16 juillet, 2006

"Fragolino" du soir

Depuis trois jours, notre belle Provence est sujet aux activités orageuses en soirée et hier soir n'a pas dérogé à la règle et donc vers 17 h le ciel s'est obscurcit, il a ensuite grondé mais rien à voir avec la mini-tempête d'avant-hier.
On couche Angélique vers 22 h après un dernier biberon dont elle n'avait pas très envie, il fait encore chaud, le thermomètre de la maison indique 29°C.
Delphine est depuis 3 nuits chez mes parents.
Nous regardons la télé puis on essaye de dormir. Il fait trop chaud et on décide de sortir devant la maison, on s'assied sur les marches de l'entrée, il est 23h30, l'air s'est concidérablement rafraîchit, on est bien. Ludivine a envie de bière mais on a oublié d'en mettre au frigo.
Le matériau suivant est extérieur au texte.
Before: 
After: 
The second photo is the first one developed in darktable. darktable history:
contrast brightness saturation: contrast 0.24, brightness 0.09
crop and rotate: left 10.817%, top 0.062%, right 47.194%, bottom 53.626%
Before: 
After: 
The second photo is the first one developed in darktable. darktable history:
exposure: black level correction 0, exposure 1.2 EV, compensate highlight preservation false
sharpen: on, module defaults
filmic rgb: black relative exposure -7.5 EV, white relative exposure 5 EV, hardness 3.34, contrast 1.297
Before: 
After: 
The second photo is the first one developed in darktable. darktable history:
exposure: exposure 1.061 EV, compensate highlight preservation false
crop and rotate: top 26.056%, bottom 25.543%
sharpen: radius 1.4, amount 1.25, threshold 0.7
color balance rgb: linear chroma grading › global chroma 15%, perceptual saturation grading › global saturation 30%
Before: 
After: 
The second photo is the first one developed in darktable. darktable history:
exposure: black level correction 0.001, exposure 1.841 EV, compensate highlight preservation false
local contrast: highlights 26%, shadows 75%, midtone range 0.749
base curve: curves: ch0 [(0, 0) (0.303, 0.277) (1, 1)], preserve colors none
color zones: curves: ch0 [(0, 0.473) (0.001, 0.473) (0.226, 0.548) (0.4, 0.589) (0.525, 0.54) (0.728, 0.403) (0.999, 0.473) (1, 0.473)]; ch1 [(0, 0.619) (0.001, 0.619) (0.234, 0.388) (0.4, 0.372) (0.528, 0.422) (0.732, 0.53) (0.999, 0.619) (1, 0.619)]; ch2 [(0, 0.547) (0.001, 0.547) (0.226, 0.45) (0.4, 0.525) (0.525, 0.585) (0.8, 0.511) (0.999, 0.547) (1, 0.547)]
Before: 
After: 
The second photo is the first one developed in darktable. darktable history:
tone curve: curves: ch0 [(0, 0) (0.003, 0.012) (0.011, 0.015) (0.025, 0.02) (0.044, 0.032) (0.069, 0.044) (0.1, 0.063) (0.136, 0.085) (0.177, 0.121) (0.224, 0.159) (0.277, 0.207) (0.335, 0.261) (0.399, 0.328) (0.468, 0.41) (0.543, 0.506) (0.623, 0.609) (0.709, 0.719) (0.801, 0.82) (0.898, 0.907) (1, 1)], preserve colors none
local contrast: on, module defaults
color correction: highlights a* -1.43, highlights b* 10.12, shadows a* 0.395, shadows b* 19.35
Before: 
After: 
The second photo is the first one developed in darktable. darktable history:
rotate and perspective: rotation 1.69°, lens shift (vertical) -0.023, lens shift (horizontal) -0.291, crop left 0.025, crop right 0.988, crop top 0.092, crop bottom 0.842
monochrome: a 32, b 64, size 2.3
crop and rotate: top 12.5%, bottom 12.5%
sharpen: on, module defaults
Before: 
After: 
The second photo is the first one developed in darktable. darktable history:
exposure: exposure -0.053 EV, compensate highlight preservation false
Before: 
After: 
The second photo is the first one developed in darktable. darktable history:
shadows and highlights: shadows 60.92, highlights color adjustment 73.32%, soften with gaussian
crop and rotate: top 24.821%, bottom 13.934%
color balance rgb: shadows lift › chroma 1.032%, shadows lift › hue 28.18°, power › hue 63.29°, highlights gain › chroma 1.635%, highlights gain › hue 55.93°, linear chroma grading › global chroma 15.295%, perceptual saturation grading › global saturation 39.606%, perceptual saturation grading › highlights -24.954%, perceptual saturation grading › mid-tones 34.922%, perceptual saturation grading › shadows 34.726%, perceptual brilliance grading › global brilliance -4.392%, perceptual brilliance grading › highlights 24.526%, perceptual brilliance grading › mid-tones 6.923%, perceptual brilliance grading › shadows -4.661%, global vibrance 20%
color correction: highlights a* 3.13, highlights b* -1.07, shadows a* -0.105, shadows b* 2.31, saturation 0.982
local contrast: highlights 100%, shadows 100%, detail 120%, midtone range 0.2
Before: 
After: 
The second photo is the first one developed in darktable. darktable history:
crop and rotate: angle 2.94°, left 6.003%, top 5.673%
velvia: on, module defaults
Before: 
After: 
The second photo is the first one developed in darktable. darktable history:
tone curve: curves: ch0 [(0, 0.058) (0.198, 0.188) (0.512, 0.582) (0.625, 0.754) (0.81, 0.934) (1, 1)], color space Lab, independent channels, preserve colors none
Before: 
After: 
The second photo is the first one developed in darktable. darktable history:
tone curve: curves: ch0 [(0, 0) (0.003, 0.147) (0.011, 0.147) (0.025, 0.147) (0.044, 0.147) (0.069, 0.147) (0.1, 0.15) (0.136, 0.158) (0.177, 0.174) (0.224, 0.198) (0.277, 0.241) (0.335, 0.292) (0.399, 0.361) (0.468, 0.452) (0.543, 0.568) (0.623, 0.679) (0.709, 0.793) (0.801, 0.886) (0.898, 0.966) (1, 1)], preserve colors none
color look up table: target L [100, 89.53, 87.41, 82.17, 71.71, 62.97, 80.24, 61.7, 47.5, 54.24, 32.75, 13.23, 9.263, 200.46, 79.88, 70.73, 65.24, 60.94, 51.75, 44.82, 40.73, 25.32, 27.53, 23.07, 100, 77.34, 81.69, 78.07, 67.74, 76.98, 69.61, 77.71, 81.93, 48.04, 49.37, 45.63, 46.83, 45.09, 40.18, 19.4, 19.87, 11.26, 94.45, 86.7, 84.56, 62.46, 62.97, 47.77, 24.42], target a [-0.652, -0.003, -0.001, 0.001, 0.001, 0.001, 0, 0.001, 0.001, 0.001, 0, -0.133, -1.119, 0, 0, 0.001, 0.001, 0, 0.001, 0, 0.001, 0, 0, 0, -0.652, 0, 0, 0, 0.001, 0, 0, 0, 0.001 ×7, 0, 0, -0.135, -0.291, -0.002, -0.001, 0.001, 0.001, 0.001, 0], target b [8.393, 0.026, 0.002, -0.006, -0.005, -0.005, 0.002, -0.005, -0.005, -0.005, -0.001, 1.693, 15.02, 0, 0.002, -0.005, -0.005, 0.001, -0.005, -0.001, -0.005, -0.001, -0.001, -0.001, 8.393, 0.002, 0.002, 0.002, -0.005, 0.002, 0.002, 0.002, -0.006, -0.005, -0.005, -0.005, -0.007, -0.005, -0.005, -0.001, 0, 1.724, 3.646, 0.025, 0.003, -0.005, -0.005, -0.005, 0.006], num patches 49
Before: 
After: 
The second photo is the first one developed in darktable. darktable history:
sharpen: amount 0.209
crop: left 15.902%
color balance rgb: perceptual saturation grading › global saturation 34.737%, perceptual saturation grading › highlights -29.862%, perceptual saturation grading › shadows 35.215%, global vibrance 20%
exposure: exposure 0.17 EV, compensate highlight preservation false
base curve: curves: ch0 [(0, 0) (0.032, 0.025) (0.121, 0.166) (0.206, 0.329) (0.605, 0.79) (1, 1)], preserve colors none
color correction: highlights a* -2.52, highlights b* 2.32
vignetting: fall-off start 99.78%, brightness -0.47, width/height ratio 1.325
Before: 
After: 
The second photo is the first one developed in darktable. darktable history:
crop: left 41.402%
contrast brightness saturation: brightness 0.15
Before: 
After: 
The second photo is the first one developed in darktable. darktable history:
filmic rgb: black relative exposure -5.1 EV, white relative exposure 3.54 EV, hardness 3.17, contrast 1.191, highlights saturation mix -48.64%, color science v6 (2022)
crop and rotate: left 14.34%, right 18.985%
- qu'avons nous au frais ?
- rien.......Ah si, une bouteille de Fragolino, on l'ouvre ?
- oui, si tu veux, pourquoi pas.
Et nous voilà, sur les marches de l'entrée, nous délectant d'un verre de Fragolino, petit vin d'apéritif du nord de l'Italie que j'achetais lors de mes fréquents déplacements sur la ville de Menton en frontière de l'Italie.
Ce vin est donc un vin du nord de l'Italie qui se boit frais, en apéritif ; c'est un vin effervescent (méthode champenoise), rouge (mais je crois qu'il existe en blanc), peu alcoolisé aromatisé fraises des bois.
C'est un ami, Steph, qui me la fait découvrir un soir de barbecue, chez lui à Vintimiglia, devant un match de coupe d'Europe, l'Olympique de Marseille bien sur contre je ne me souviens plus qu'elle autre équipe.
Mon entreprise n'a plus d'intérêts à Menton, domage, j'aimais me rendre sur la Riviéra Française, à deux pas de Monaco, et puis on ne manquait pas de faire la fête avec Steph.
A chaque gorgée de Fragolino, les souvenirs s'entrechoquent, Ludivine ne capte pas mon évasion, nous finissons notre verre, la chambre s'est nettement rafraîchit, nous tardons pas à nous endormir, nous savons que demain matin, Angélique ne fera pas de grasse matinée.